En materia de política, en el plano local la semana que termina estuvo marcada por el contrapunto entre el oficialismo y la oposición en torno al proyecto que busca instalar una intervención federal en el Poder Judicial provincial.

La respuesta de Juntos por el Cambio -con el gobernador Gerardo Morales a la cabeza- a la embestida del Frente de Todos, corporizada en la figura del senador Guillermo Snopek, fue la marcha #Jujuy No se Toca, realizada el pasado miércoles en esta capital.

El legislador peronista sostiene que en Jujuy la Justicia responde al poder político, mientras que el Gobierno lo acusa de ser funcional a los intereses del kirchnerismo para poner en libertad a la dirigente social Milagro Sala, quien bajo el régimen de "prisión domiciliaria" actualmente purga una condena de 13 años de prisión por el delito de asociación ilícita, que le fue aplicada en la causa "Pibes Villeros".

Para Morales, el objetivo de la iniciativa de Snopek es "pedir las causas, cambiar los jueces, liberar a Milagro Sala, garantizar la impunidad y volver al clima de violencia al que los jujeños no queremos volver".

En este sentido, el mandatario provincial recordó que la líder de la agrupación Tupac Amaru "tiene cuatro causas que ya tienen condena, que tienen que ver con violencia y con corrupción".

La concurrencia a la marcha #Jujuy No Se Toca escuchando los testimonios en contra de la dirigente Milagro Sala.

En ese marco, el Gobernador trajo a colación el caso de César "Luca" Arias -un dirigente "que fue agredido", sufrió "conmoción cerebral" y murió "al poco tiempo", indicó Morales-, que derivó en una causa en el 2007, por la que recayó en Sala una pena de cuatro años.
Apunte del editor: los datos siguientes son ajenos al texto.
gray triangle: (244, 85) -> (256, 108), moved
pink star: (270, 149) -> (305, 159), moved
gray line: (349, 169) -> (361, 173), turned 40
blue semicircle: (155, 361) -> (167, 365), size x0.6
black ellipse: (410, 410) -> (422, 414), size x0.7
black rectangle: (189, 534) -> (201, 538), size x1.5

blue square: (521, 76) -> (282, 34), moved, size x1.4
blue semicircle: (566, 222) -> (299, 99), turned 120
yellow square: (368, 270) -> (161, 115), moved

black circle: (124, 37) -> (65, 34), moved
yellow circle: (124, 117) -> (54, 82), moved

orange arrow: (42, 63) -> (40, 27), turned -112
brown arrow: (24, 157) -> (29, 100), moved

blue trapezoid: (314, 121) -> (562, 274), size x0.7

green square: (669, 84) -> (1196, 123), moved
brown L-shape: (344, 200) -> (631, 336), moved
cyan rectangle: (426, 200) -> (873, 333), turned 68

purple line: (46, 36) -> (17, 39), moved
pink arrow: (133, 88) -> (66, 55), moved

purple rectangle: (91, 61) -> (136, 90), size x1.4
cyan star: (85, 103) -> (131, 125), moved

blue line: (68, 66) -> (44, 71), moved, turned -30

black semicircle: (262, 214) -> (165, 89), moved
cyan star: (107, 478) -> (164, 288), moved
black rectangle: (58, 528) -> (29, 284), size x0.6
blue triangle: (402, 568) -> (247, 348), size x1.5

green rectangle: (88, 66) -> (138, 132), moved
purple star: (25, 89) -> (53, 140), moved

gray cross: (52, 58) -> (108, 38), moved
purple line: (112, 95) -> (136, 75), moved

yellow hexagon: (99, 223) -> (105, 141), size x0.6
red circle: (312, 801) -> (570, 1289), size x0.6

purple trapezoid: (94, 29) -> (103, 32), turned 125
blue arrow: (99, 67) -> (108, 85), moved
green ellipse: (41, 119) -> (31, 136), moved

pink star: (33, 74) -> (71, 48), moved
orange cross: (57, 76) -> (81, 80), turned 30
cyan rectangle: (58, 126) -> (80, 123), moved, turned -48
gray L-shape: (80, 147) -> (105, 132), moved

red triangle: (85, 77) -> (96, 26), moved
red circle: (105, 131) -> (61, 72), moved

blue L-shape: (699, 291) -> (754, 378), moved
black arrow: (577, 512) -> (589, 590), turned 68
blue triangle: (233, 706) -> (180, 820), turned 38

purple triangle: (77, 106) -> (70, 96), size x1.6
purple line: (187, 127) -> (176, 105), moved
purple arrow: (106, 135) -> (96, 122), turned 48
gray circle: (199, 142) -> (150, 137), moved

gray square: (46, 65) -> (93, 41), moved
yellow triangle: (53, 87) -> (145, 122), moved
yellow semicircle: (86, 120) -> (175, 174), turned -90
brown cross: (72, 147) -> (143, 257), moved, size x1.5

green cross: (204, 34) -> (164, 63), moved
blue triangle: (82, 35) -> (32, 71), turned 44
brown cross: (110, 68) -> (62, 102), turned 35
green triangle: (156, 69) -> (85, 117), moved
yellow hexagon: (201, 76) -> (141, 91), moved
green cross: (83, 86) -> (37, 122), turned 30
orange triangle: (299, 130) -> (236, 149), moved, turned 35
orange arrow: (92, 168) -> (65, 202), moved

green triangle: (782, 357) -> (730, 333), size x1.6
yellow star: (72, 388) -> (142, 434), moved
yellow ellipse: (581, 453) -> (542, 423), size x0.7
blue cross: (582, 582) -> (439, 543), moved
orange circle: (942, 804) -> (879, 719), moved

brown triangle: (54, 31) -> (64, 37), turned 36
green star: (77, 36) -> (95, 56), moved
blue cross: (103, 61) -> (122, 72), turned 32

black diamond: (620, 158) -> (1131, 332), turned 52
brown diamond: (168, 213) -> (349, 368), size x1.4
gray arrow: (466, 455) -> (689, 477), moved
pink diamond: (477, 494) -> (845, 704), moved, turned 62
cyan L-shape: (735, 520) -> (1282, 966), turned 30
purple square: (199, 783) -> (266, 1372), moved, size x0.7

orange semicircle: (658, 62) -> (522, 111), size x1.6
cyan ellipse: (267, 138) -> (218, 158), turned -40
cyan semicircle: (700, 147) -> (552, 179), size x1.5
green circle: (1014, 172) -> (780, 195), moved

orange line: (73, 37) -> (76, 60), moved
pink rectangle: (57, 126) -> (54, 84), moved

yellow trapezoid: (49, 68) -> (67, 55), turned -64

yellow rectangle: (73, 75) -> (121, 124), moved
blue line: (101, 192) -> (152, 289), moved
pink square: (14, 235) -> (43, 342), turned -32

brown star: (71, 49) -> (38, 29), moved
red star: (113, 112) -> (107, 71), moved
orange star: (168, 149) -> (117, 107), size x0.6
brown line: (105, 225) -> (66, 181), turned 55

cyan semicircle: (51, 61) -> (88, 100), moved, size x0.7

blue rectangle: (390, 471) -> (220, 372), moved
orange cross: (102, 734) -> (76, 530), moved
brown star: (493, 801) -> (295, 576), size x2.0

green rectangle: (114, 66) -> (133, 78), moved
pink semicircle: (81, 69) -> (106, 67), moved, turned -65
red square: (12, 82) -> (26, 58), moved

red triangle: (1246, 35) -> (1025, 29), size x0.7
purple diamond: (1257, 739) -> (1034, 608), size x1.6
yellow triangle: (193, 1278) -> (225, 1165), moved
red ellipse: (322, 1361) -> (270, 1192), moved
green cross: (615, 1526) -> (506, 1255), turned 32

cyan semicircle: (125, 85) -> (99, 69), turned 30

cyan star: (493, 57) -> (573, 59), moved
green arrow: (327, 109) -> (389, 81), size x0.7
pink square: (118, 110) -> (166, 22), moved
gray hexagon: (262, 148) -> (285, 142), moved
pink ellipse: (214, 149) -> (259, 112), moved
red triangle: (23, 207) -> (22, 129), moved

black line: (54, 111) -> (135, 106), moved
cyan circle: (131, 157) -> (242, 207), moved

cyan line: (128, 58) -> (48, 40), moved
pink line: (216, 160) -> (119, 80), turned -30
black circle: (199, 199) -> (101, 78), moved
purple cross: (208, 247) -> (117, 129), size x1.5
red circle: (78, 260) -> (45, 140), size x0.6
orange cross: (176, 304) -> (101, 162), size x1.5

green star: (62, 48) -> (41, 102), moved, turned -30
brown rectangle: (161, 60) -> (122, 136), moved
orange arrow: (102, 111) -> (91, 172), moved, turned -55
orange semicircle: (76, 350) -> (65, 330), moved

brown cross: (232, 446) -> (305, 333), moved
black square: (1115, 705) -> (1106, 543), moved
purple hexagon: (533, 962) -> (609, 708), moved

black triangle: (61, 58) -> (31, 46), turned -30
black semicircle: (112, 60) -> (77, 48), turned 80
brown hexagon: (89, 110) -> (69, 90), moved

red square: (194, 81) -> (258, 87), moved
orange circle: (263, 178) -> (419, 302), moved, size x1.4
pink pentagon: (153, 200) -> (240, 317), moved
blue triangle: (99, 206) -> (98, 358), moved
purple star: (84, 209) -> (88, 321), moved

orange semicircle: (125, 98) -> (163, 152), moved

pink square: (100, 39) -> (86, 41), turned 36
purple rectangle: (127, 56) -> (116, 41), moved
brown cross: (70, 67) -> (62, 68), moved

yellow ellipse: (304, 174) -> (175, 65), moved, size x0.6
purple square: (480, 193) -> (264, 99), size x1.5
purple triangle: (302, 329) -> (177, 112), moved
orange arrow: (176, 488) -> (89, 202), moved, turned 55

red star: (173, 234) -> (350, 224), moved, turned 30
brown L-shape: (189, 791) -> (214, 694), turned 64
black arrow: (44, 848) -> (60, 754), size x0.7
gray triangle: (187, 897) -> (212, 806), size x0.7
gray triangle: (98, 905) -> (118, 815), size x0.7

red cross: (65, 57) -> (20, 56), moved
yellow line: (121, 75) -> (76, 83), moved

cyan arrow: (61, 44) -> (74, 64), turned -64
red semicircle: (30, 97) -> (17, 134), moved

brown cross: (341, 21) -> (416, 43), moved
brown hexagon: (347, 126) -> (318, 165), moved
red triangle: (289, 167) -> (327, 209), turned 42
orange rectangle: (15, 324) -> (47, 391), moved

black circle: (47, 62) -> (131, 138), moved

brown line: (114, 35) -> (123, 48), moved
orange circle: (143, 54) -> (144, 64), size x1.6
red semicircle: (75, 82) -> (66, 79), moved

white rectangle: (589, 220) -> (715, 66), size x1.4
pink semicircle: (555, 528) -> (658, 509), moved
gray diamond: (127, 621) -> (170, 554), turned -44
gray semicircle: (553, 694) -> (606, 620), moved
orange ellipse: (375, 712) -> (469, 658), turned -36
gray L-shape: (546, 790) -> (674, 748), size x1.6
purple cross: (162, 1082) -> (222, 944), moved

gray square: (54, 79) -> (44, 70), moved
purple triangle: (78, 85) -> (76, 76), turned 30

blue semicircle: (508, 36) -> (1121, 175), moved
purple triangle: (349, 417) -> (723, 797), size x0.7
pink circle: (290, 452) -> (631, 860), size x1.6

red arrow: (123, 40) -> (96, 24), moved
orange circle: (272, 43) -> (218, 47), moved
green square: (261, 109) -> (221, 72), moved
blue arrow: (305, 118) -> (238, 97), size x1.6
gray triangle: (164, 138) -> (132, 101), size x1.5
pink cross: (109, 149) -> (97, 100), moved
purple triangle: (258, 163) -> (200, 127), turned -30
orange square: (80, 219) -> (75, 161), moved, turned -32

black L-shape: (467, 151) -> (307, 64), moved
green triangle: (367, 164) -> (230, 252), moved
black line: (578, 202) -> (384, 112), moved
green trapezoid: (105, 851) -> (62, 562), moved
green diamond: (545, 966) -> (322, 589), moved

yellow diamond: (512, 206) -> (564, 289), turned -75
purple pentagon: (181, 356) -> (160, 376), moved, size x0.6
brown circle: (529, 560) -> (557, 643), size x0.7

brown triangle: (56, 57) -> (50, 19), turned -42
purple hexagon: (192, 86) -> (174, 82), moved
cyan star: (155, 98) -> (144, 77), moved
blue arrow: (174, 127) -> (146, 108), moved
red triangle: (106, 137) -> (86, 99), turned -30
Esa causa, en la que Sala fue la única imputada, se originó a partir de las agresiones sufridas por Arias en las instalaciones del Ministerio de Tierra y Vivienda de la provincia, hecho que su propia madre, Rosalía Reyes, relató con angustia y en detalle en un video que se proyectó en pantallas gigantes en la plaza Belgrano.

El expediente, que había sido declarado prescripto en 2009, fue reabierto en 2016 luego de que otro militante, Juan Carlos Molina, preso entonces por un delito común, se presentó ante el juzgado de Pablo Pullen Llermanos para dar más información sobre el caso.

Arias era un militante social vinculado a la Corriente Clasista y Combativa, liderada en la provincia por Carlos "Perro" Santillán, de quien también se escuchó el miércoles un testimono cuestionando a la jefa de la organización "Tupac Amaru".

El 3 de julio de 2006, Arias acudió junto a otro dirigente, Juan Carlos Maidana, a la oficina del entonces ministro de Tierra y Vivienda, Luis Cosentini, para dialogar con él sobre planes de vivienda para las cooperativas. Tras esa reunión, ambos denunciaron que allí habían sido fuertemente agredidos.

Acusaron a Sala y a otros miembros de la agrupación Tupac Amaru -que nunca fueron identificados- como los responsables de los golpes recibidos.

Arias falleció diez meses después de la agresión, víctima de una leucemia. La causa, en manos del juez de instrucción Marcelo Gutiérrez, no avanzó y fue declarada prescripta en 2009, pero en 2016 se reactivó por la declaración del preso Maidana.